Nobody can argue with the connectivity power offered by a Token-Ring architecture, which IBM continues to aggressively push. Now, a new tool enables sites to link data-collection devices out on the shop floor or office directly to an AS/400-based Token-Ring network.

Kronos Inc. (Waltham, Mass.) has begun shipping a Token-Ring-enabled communications option that links data-collection devices -- such as bar-code scanners or PCs -- to its Timekeeper time and attendance system on the AS/400. With the release of this Token-Ring interface, Kronos now offers all connectivity options native on the AS/400 platform, including Twinax, Ethernet and RS485. "The Token-Ring interface allows us to attach our data collection devices directly to the Token-Ring," says Barry Moore, VP and manager of Kronos' AS/400 division. "This enhanced connectivity also enables sites to facilitate real-time communications, providing frontline managers with access to labor data as it is available."
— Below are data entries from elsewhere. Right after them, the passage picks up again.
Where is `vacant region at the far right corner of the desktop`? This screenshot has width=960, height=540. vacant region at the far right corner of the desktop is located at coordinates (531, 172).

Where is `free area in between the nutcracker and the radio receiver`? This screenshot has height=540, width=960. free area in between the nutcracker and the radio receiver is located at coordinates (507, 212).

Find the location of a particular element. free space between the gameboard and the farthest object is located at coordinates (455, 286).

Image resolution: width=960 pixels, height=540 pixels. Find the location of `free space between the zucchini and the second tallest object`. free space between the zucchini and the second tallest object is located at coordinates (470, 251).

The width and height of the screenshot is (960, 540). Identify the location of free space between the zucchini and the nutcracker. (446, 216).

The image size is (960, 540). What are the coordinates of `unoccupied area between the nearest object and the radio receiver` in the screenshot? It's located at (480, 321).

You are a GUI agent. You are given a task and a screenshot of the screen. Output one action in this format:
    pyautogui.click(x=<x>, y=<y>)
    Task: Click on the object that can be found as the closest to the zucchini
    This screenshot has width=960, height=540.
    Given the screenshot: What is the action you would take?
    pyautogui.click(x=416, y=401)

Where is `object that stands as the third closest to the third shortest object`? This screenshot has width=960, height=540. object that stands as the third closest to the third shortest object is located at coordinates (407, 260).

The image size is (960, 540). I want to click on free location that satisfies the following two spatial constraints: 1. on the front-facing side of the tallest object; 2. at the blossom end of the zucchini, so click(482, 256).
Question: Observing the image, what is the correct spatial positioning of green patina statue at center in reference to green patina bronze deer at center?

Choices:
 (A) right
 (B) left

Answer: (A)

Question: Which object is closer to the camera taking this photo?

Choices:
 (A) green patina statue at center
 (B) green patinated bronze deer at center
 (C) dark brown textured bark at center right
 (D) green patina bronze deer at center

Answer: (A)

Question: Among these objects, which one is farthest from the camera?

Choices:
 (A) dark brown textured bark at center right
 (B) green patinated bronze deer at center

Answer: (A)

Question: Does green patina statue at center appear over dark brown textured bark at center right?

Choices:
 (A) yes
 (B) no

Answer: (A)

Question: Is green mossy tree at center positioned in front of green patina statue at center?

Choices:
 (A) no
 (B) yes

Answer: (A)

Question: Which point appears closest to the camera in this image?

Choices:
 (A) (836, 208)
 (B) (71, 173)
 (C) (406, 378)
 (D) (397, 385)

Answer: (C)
The Token-Ring architecture is especially popular among manufacturing, retail, healthcare, government and education organizations, Moore says. One of Kronos' first Token-Ring installations is in a retail site, where the product supports 500 data collection devices, he notes.

The Kronos Series 400 with a Token-Ring interface option works with the AS/400 host application software Timekeeper Version 8.0, as well as with all future versions of Timekeeper/AS, which runs on other platforms. Kronos is working toward a Token-Ring interface option for its Series 500 Datakeeper, as well as for the Windows and client/server versions of Timekeeper.

Kronos also recently announced a new front-end environment built around the Java-based JWalk tool from SEAGULL (Atlanta). However, the company is still assessing whether to build all-Java versions of its products, Moore says.

The company is planning to release a Java-based PC-like device this year.